CA this week laid out its plans to further unify and simplify its extensive product portfolio, homing in on governance, management and security technologies that would help customers optimize their businesses.
The company, at its 12th CA World user conference in Las Vegas, shared with press details of its Unified Service Model that it said represents 18 months of integration with in-house developed and acquired technologies. For instance, CA tapped application-dependency mapping and modeling technology it acquired with Cendura last fall to include the ability to populate the Unified Service Model with data from across an enterprise network. It promises to model IT services based on IT assets and their interrelationships as well as incorporate other elements, such as user identity, business policies and financial costs associated with IT.
Building on its Enterprise IT Management initiative announced at the last CA World in November 2005, CA's Unified Service Model would provide integration across CA products and help customers simplify their technology implementations, the company said. (See story on CEO and President John Swainson's keynote address.)

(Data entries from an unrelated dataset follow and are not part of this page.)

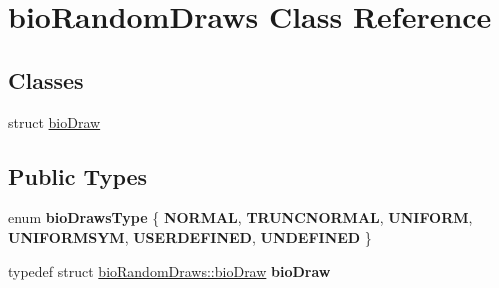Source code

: \hypertarget{classbio_random_draws}{}\section{bio\+Random\+Draws Class Reference}
\label{classbio_random_draws}
\subsection*{Classes}
\begin{DoxyCompactItemize}
\item 
struct \hyperlink{structbio_random_draws_1_1bio_draw}{bio\+Draw}
\end{DoxyCompactItemize}
\subsection*{Public Types}
\begin{DoxyCompactItemize}
\item 
\mbox{\label{classbio_random_draws_a34f1f60d13315a6d4681a2e927d2a45b}} 
enum {\bfseries bio\+Draws\+Type} \{ \newline
{\bfseries N\+O\+R\+M\+AL}, 
{\bfseries T\+R\+U\+N\+C\+N\+O\+R\+M\+AL}, 
{\bfseries U\+N\+I\+F\+O\+RM}, 
{\bfseries U\+N\+I\+F\+O\+R\+M\+S\+YM}, 
\newline
{\bfseries U\+S\+E\+R\+D\+E\+F\+I\+N\+ED}, 
{\bfseries U\+N\+D\+E\+F\+I\+N\+ED}
 \}
\item 
\mbox{\label{classbio_random_draws_ad6b64c44a4f8e8672c556bb193d51cb5}} 
typedef struct \hyperlink{structbio_random_draws_1_1bio_draw}{bio\+Random\+Draws\+::bio\+Draw} {\bfseries bio\+Draw}
\end{DoxyCompactItemize}
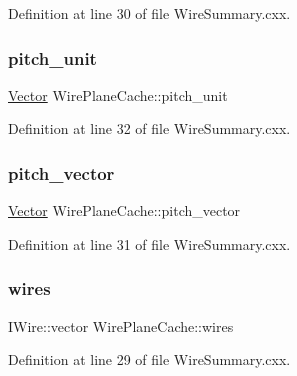 Definition at line 30 of file Wire\+Summary.\+cxx.

\mbox{\label{struct_wire_plane_cache_ab5d3c487f11c3ab90849c5f466c7e2d1}} 
\subsubsection{\texorpdfstring{pitch\+\_\+unit}{pitch\_unit}}
{\footnotesize\ttfamily \hyperlink{namespace_wire_cell_aa3c82d3ba85f032b0d278b7004846800}{Vector} Wire\+Plane\+Cache\+::pitch\+\_\+unit}



Definition at line 32 of file Wire\+Summary.\+cxx.

\mbox{\label{struct_wire_plane_cache_af3323239ead8e9019b19e256010fd5cb}} 
\subsubsection{\texorpdfstring{pitch\+\_\+vector}{pitch\_vector}}
{\footnotesize\ttfamily \hyperlink{namespace_wire_cell_aa3c82d3ba85f032b0d278b7004846800}{Vector} Wire\+Plane\+Cache\+::pitch\+\_\+vector}



Definition at line 31 of file Wire\+Summary.\+cxx.

\mbox{\label{struct_wire_plane_cache_affdcab3668294595f76099223c013600}} 
\subsubsection{\texorpdfstring{wires}{wires}}
{\footnotesize\ttfamily I\+Wire\+::vector Wire\+Plane\+Cache\+::wires}



Definition at line 29 of file Wire\+Summary.\+cxx.

\mbox{\label{struct_wire_plane_cache_a253233f47cbf5ece1ba3ece1a211b8c4}}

"IT organizations have been on a path forward from being just a backroom function to an internal service provider to now becoming an engine for competitive advantage," said CA CTO and Executive Vice President Al Nugent during a Sunday press conference. "An intimate linkage to the business will be required for IT to make this transition."
CA said the Unified Service Model is part of 16 CA Capability Solutions, which comprise existing products with updated integrations pre-packaged for customers looking to solve specific pain points. The technology is incorporated into CA products to provide an added layer of integration for software tools "that make sense." For instance, CA Network and Voice Management would include technology the company acquired with Concord Communications such as eHealth and Aprisma's Spectrum to tackle network fault, availability and telephony management. The Unified Service Model enables these products to share data schemas that make the data collected easier to integrate and correlate.
CA focused its Capability Solutions on three primary technology areas -- governance, management and security -- to help customers address the most pressing issues facing IT today. CA contends the level of detail in such technology areas must broaden to include users. The Unified Service Model builds upon the integration CA provided in its configuration management database announced 18 months ago and adopted by 70 CA customers.
"The Unified Service Model provides more than IT asset information and their relationships. It understands who has access to services, what the services costs and the identity of users that user the services. It is a much broader view of a service that runs across the silos of IT that all groups need to work off," said Ajei Gopal, general manager of CA's Enterprise Systems Management business unit. "It provides the same notion of what a service looks like across an organization."